“If they should receive me coldly—with that frigid courtesy that means: ‘Monsieur, you are welcome this once—it’s all right—but you will gratify us by not coming again’——”
“Why, you would say to them: ‘Mesdames, you will be the losers; I improve rapidly on acquaintance’——”
“Ah! there’s the bell, the signal for the train; let’s hurry.”
“Hurry! what an extraordinary man! What’s the use of hurrying? there’s always room in the cars; as the saying goes: ‘When there’s no more room, there is still some.’ ”

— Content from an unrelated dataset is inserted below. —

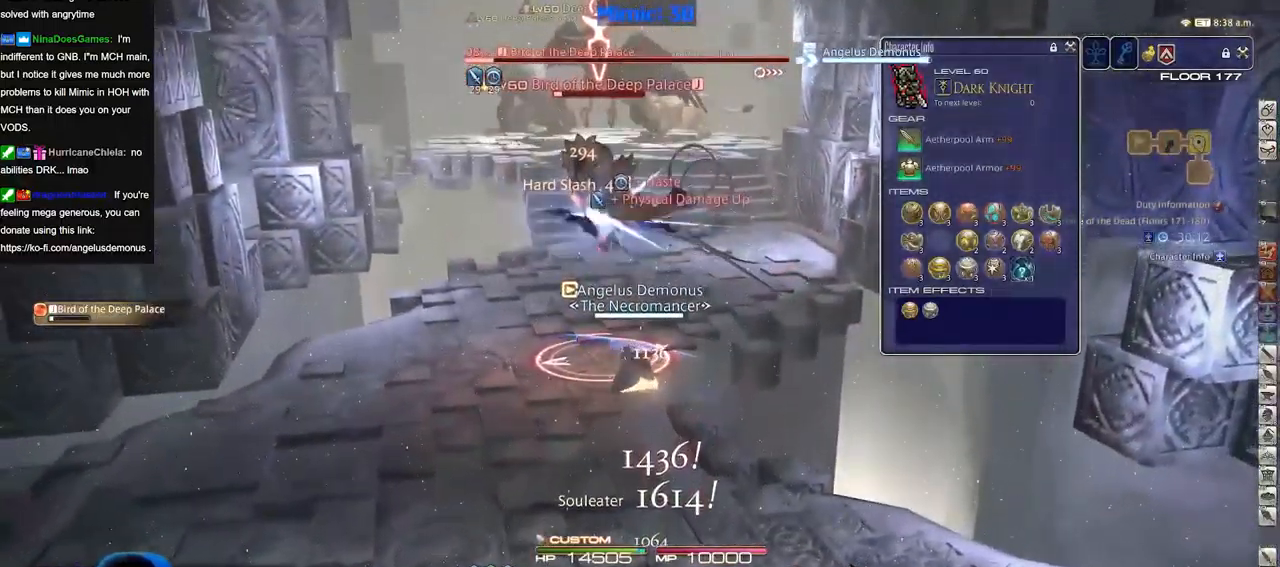
{"keys": ["a"], "events": [[83, "rbracket", "down"], [133, "s", "up"], [183, "rbracket", "up"], [233, "rbracket", "down"], [317, "rbracket", "up"]]}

The two friends took their seats, and the train started. Freluchon scrutinized their travelling companions. Two elderly women, a child, and three men, two of whom instantly began to smoke, in the teeth of the regulations, deeming it perfectly natural to gratify a brutish taste at the risk of setting the carriage on fire and roasting a considerable number of travellers. What vile cads such people are!
Freluchon admired the landscape, as much as one can admire it from a railway train. The country was very pretty through Raincy; but Edmond looked at nothing, saw nothing. Whenever the train stopped, he wanted to alight, thinking that they had arrived; Freluchon was obliged to hold him back by the coat, saying:
“We are not at Chelles; do you mean to go the rest of the way on foot?”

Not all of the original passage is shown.